++++ DATA SECTION ++++
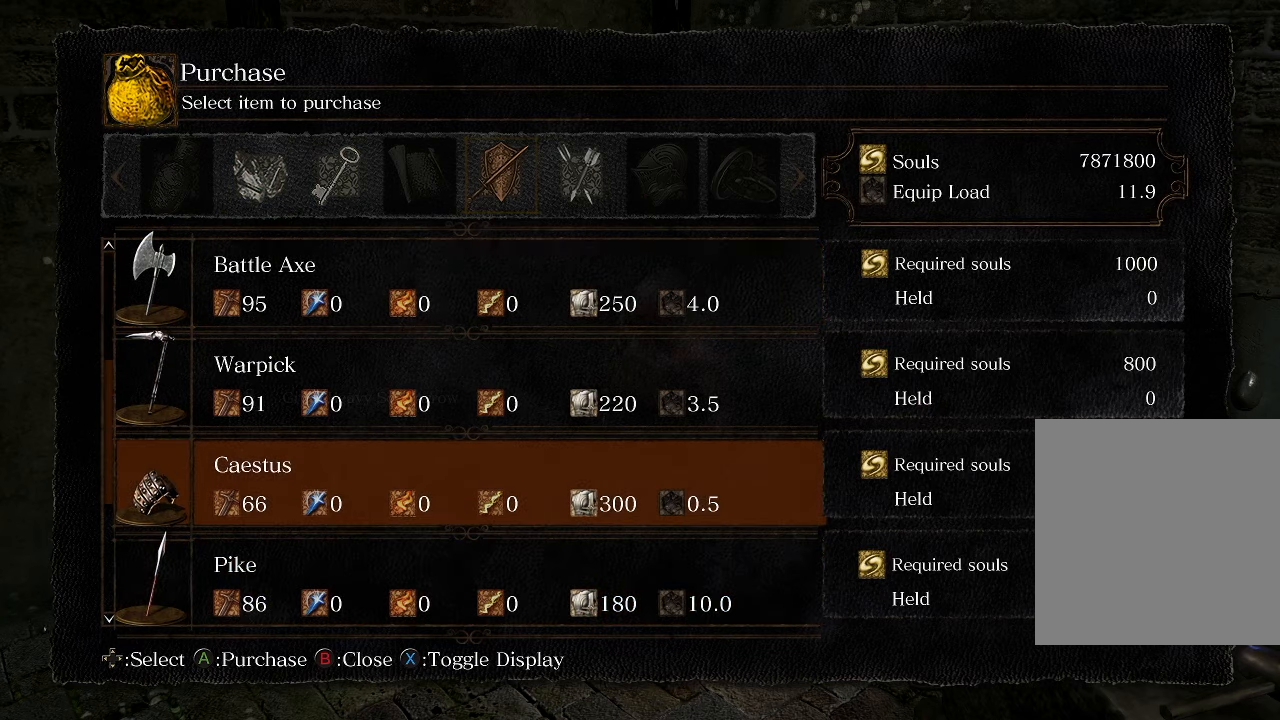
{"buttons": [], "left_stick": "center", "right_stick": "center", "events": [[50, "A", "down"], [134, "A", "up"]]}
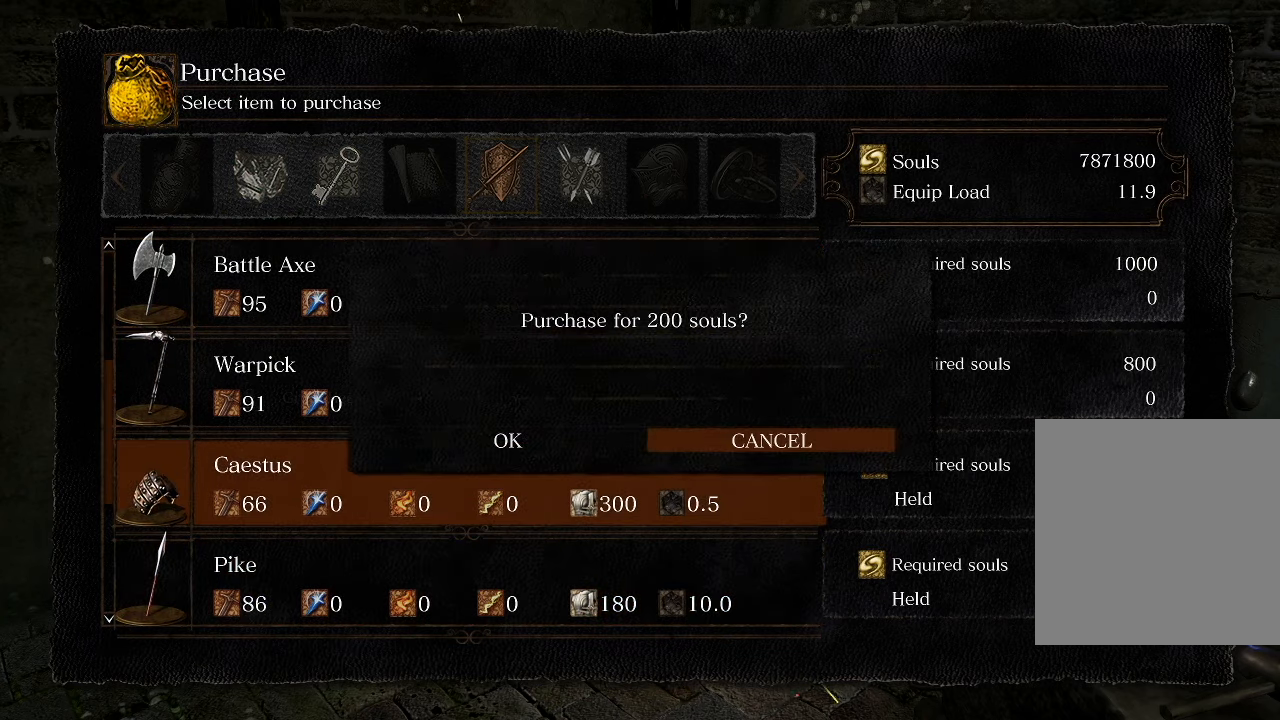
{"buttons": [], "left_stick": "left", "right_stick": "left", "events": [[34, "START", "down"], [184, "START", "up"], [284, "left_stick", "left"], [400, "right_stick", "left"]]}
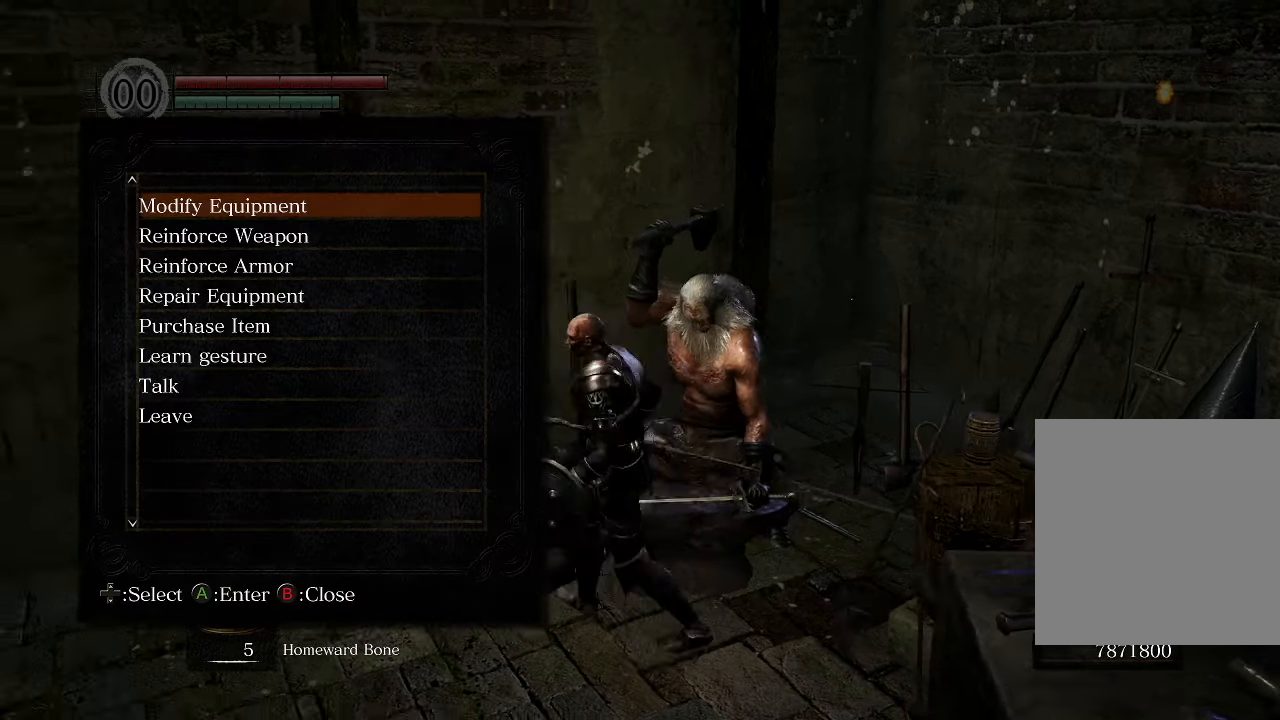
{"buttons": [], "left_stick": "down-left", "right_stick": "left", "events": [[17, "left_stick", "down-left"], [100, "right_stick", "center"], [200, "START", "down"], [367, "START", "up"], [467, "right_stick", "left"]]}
++++
## WHAT TO PRODUCE
Without including any picture, output all the material exactly as it appears.

## RESPONSE
{"buttons": [], "left_stick": "center", "right_stick": "center", "events": [[50, "A", "down"], [134, "A", "up"]]}
{"buttons": [], "left_stick": "left", "right_stick": "left", "events": [[34, "START", "down"], [184, "START", "up"], [284, "left_stick", "left"], [400, "right_stick", "left"]]}
{"buttons": [], "left_stick": "down-left", "right_stick": "left", "events": [[17, "left_stick", "down-left"], [100, "right_stick", "center"], [200, "START", "down"], [367, "START", "up"], [467, "right_stick", "left"]]}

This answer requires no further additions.